In order for a BMP entity bean to work, it must have access to the database or resource to which it will persist itself. To get access to the database, the bean usually obtains a resource factory from the JNDI ENC. The JNDI ENC is covered in detail in Chapter 11, but an overview here will be helpful since this is one of the first times it is actually used in this book. The first step in accessing the database is to request a connection from a DataSource , which we obtain from the JNDI environment naming context:

private Connection getConnection( ) throws SQLException {
    try {
        Context jndiCntx = new InitialContext( );
        DataSource ds = (DataSource)jndiCntx.lookup("java:comp/env/jdbc/titanDB");
        return ds.getConnection( );
    }
    catch (NamingException ne) {
        throw new EJBException(ne);
    }
}

In EJB, every enterprise bean has access to its JNDI environment naming context (ENC), which is part of the bean-container contract. The bean’s deployment descriptor maps resources such as the JDBC DataSource, JavaMail, J2EE Connector, and Java Message Service to a context (name) in the ENC. This provides a portable model for accessing these types of resources. Here’s the relevant portion of the deployment descriptor that describes the JDBC resource:

<enterprise-beans>
    <entity>
        <ejb-name>ShipEJB</ejb-name>
        ...
        <resource-ref>
            <description>DataSource for the Titan database</description>
            <res-ref-name>jdbc/titanDB</res-ref-name>
            <res-type>javax.sql.DataSource</res-type>
            <res-auth>Container</res-auth>
        </resource-ref>
        ...
    </entity>
    ...
</enterprise-beans>

The <resource-ref> tag is used for any resource (e.g., JDBC, JMS, Connector, JavaMail) that is accessed from the ENC. It describes the JNDI name of the resource (<res-ref-name>), the factory type (<res-type>), and whether authentication is performed explicitly by the bean or automatically by the container (<res-auth>). In this example, we are declaring that the JNDI name jdbc/titanDB refers to a javax.sql.DataSource resource manager and that authentication to the database is handled automatically by the container. The JNDI name specified in the <res-ref-name> tag is always relative to the standard JNDI ENC context name, java:comp/env.

When the bean is deployed, the deployer maps the information in the <resource-ref> tag to a live database. This is done in a vendor-specific manner, but the end result is the same.
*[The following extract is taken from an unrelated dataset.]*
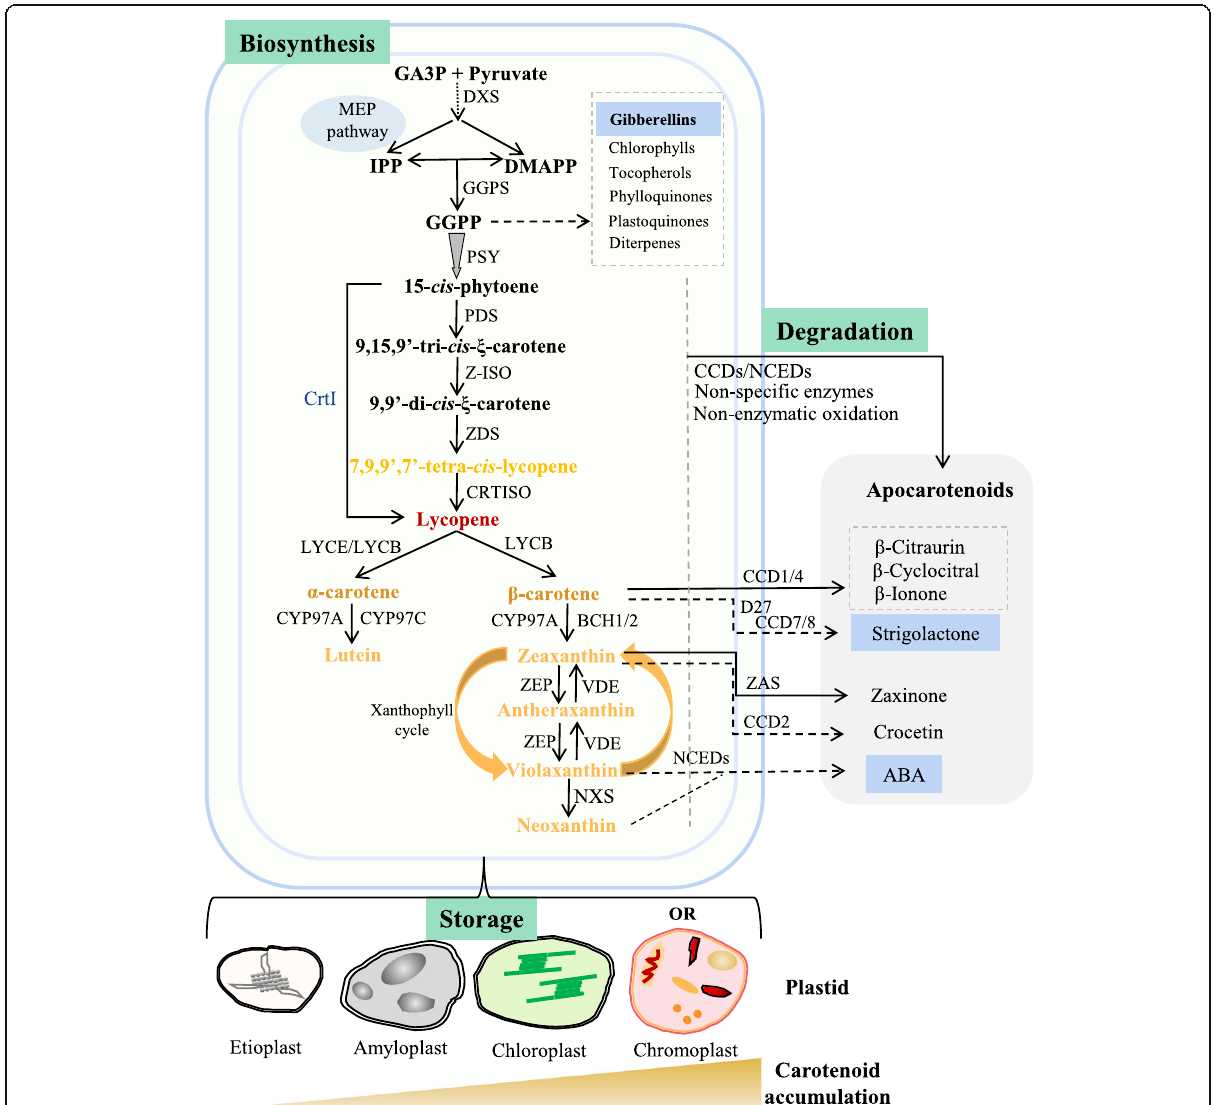
Fig. 1 A schematic diagram of plant carotenoid metabolic pathway in plastids. Carotenoid biosynthesis utilizes the plastidial MEP pathway to supply the C5 precursor metabolites IPP and DMAPP. The first committed step in the carotenoid biosynthetic pathway involves the condensation of two C 20 GGPPs into C 40 carotenoid phytoene catalyzed by PSY, a major rate-limiting enzyme for carotenoid biosynthesis. Carotenoid degradation involves specific enzymatic oxidative cleavages by CCDs and NCEDs, nonspecific enzymes, and non-enzymatic oxidation to produce diverse apocarotenoids including phytohormones ABA and strigolactones. Phytohormones are highlighted with blue color. Various plastids provide different storage capacity to accumulate very little of carotenoids in etioplasts to massive amounts of carotenoids in chromoplasts. OR is the only known bona fide regulator of chromoplast biogenesis. MEP, methylerythritol 4-phosphate; GA3P, glyceraldehyde 3-phosphate; IPP, isopentenyl diphosphate; DMAPP, dimethylallyl diphosphate; GGPP, geranylgeranyl diphosphate; DXS, 1-deoxy-D-xylulose 5-phosphate synthase; GGPPS, GGPP synthase; PSY, phytoene synthase; PDS, phytoene desaturase; Z-ISO, ζ -carotene isomerase; ZDS, ζ -carotene desaturase; CrtISO, carotenoid isomerase; CrtI, bacterial phytoene desaturase; LCYE, lycopene ε -cyclase; LCYB, lycopene β -cyclase; BCH, β -carotene hydroxylase; CYP97A, cytochrome P450 carotene β -hydroxylase; CYP97C, cytochrome P450 carotene ε -hydroxylase; ZEP, zeaxanthin epoxidase; VDE, violaxanthin de-epoxidase; NXS, neoxanthin synthase; CCD, carotenoid cleavage dioxygenase; NCED, 9- cis -epoxycarotenoid dioxygenase; ZAS, zaxinone synthase; ABA, abscisic acid; OR, ORANGE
When a database connection is requested using the JNDI name java:comp/jdbc/titanDB, a DataSource for the Titan database is returned. Consult your vendor’s documentation for details on how to map the DataSource to the database at deployment time.

The getConnection( ) method provides us with a simple and consistent mechanism for obtaining a database connection for our ShipBean class. Now that we have a mechanism for obtaining a database connection, we can use it to insert, update, delete, and find Ship EJBs in the database.